In a decision released Friday, NWT Supreme Court Justice John Vertes said the board was correct that Crawford did not have the legal authority to order publicly- funded legal counsel for anyone other than herself.
Groenewegen had taken the MSB's chair, Speaker Sam Gargan, to court last month after the board had denied her request for a publicly-funded lawyer as she pursues her conflict of interest complaint against Premier Don Morin.
However, it appears the judge has put the board -- made up of Gargan, Health Minister Kelvin Ng and MLAs Floyd Roland, Vince Steen and Kevin O'Brien -- on notice that their decision is, at best, a shaky one.
"The fact that the legislature has delegated so much discretion and responsibility to the commissioner suggests to me that it wanted to repose a significant degree of autonomy on the commissioner," he wrote. "Therefore, I think the public might be quite sceptical as to any perceived attempt to limit or second-guess the commissioner in the performance of her duties."
Other parts of the judgement are equally blunt.
"A common sense of fairness may tell us that if one member of the legislature is provided with funds for his counsel then perhaps another member should be too. But that does not equate to a legal obligation."
The board has agreed to pay the premier's legal expenses due to the inquiry while denying Groenewegen's.
Vertes even went so far as to issue a declaration -- with which Crawford said she will follow through when interviewed Friday -- that the commissioner has the authority to make a recommendation that the board provide funding for lawyers for those before the upcoming inquiry.

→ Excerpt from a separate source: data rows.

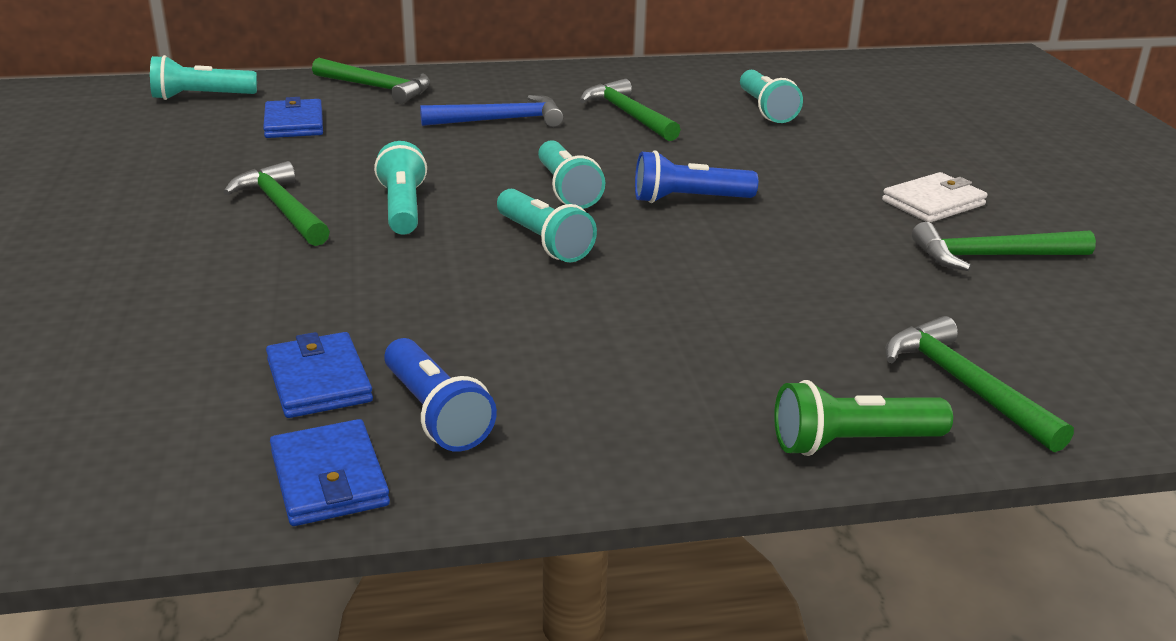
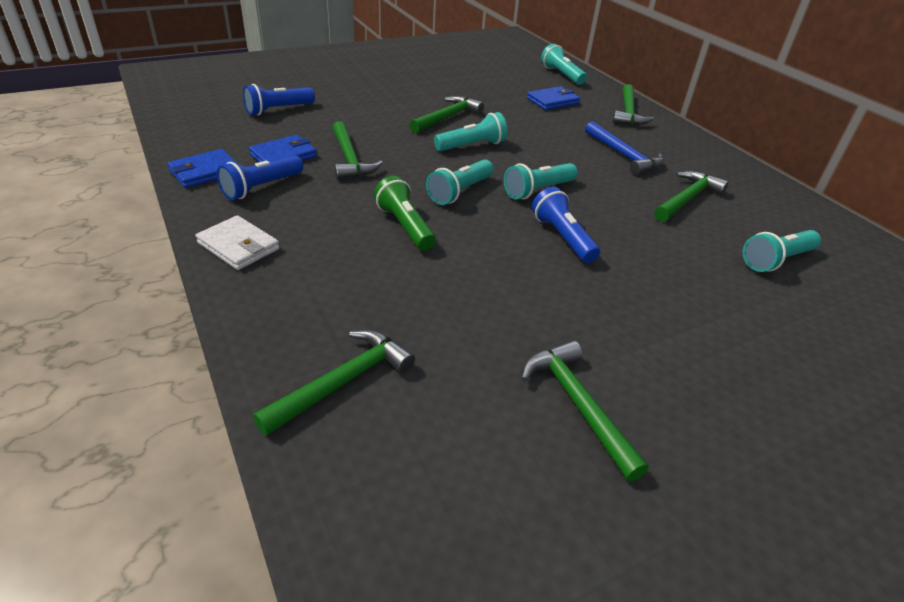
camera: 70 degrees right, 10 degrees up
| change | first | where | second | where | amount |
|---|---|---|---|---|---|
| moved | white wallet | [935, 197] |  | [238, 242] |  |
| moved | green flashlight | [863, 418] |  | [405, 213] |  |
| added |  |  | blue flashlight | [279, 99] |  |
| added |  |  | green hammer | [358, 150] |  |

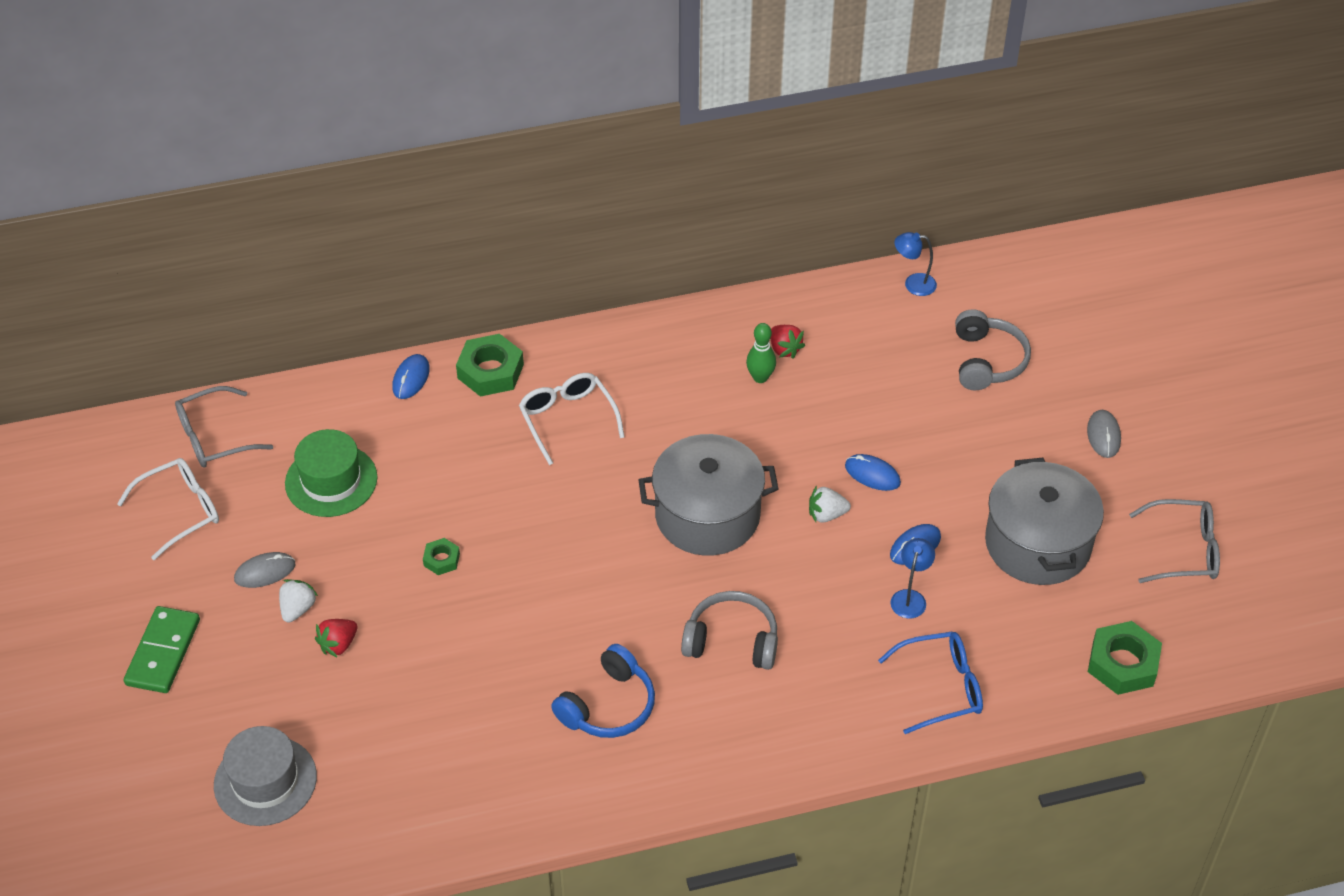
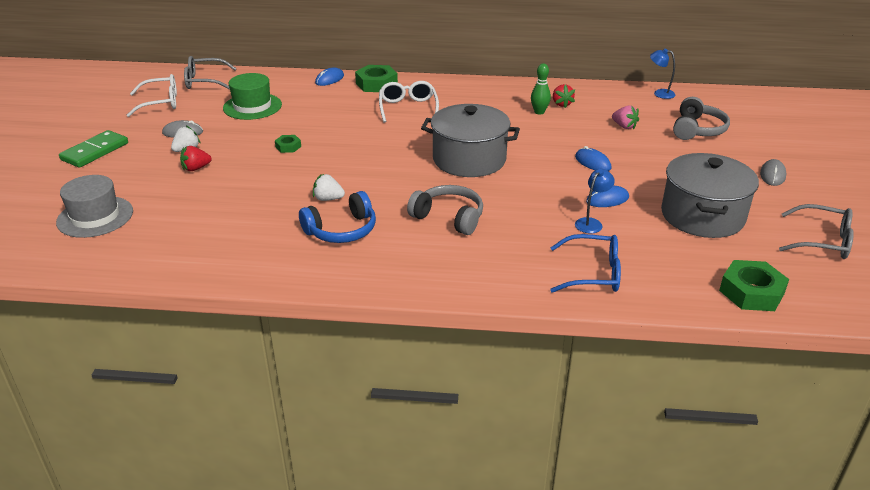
camera: 20 degrees right, 15 degrees down
| change | first | where | second | where | amount |
|---|---|---|---|---|---|
| moved | white strawberry | [830, 504] |  | [329, 187] |  |
| added |  |  | pink strawberry | [625, 117] |  |

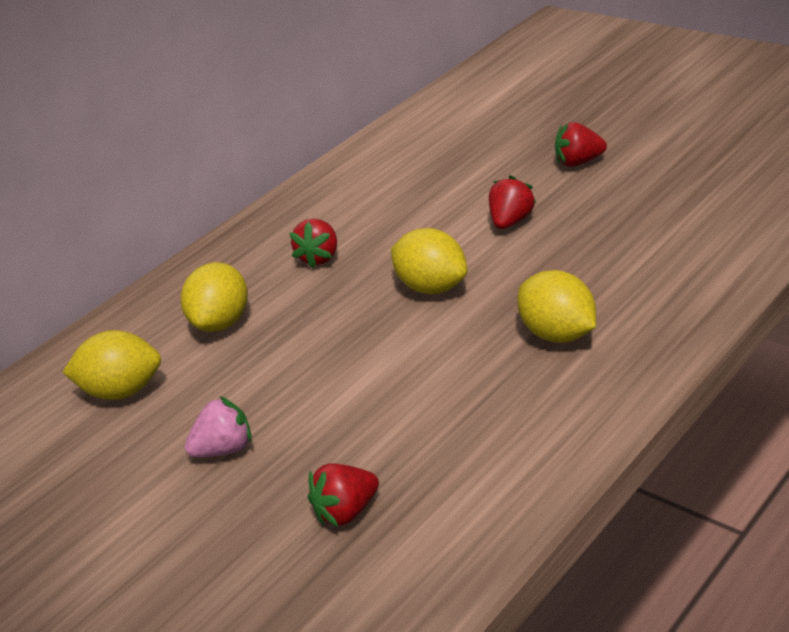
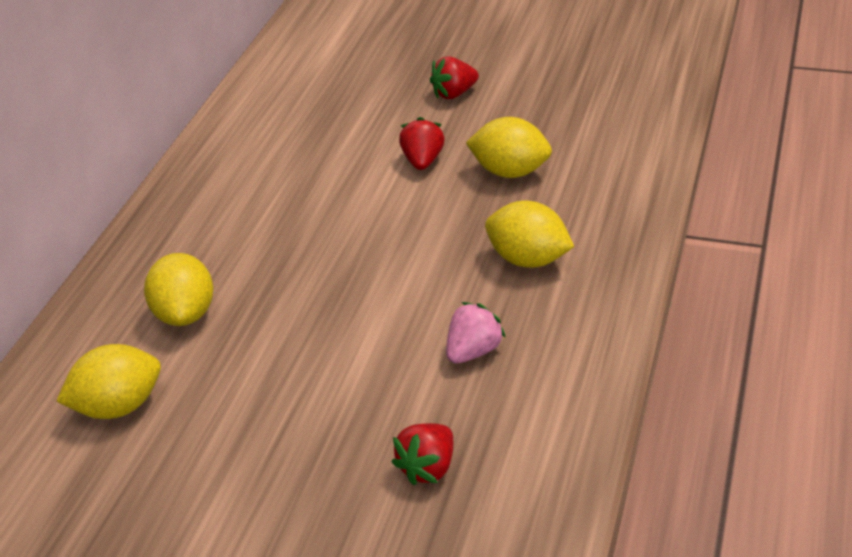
camera: 25 degrees left, 5 degrees up
| change | first | where | second | where | amount |
|---|---|---|---|---|---|
| removed | red strawberry | [313, 243] |  |  |  |
| moved | yellow lemon | [429, 261] |  | [509, 147] |  |
| moved | pink strawberry | [218, 426] |  | [476, 333] |  |

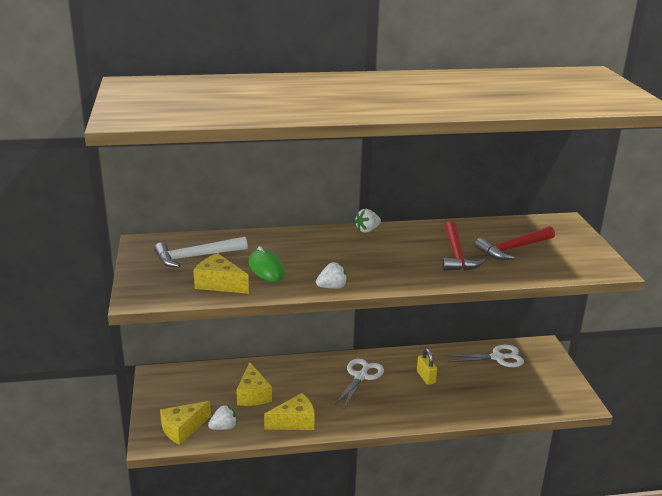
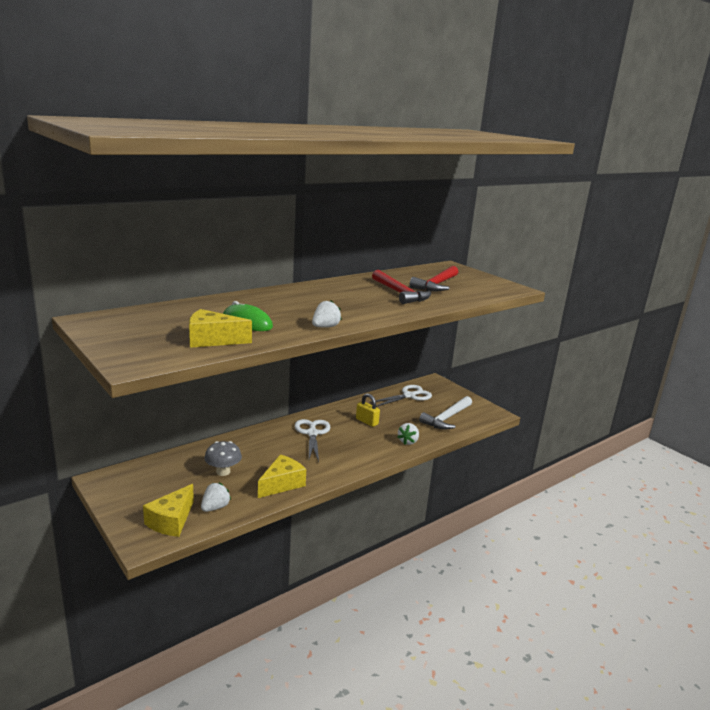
camera: 30 degrees left, 5 degrees down
| change | first | where | second | where | amount |
|---|---|---|---|---|---|
| moved | white strawberry | [367, 221] |  | [408, 434] |  |
| moved | white hammer | [201, 252] |  | [445, 413] |  |
| replaced | yellow cheese | [254, 384] | grey mushroom | [223, 458] |  |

Vertes noted the decision is then the board's, again, to make. However, he noted the following earlier in the judgement:
"It seems to me that the dignity and integrity of the legislature require no less than good and compelling reasons to refuse a request ..."
While MSB deliberations are secret, Vertes reminded the board that the courts, not the MLAs, have the authority to decide what are, or are not, aspects of parliamentary privilege.
"It just seems to me that there is no clearly discernible principle that would elevate the case-by-case decision to fund legal counsel to the lofty level of privilege," he wrote.
Crawford said she would follow the court's advice.
"The office is very dependent on the public's vision of its effectiveness," she said from Iqaluit. "This (Vertes ruling) in many ways enhances the function of the commissioner."
Late Friday, Groenewegen announced she is considering an appeal of Vertes' ruling. She will also be re-approaching the MSB in light of it.
Premier Don Morin would not comment and no member of the MSB could be reached by News/North's deadline.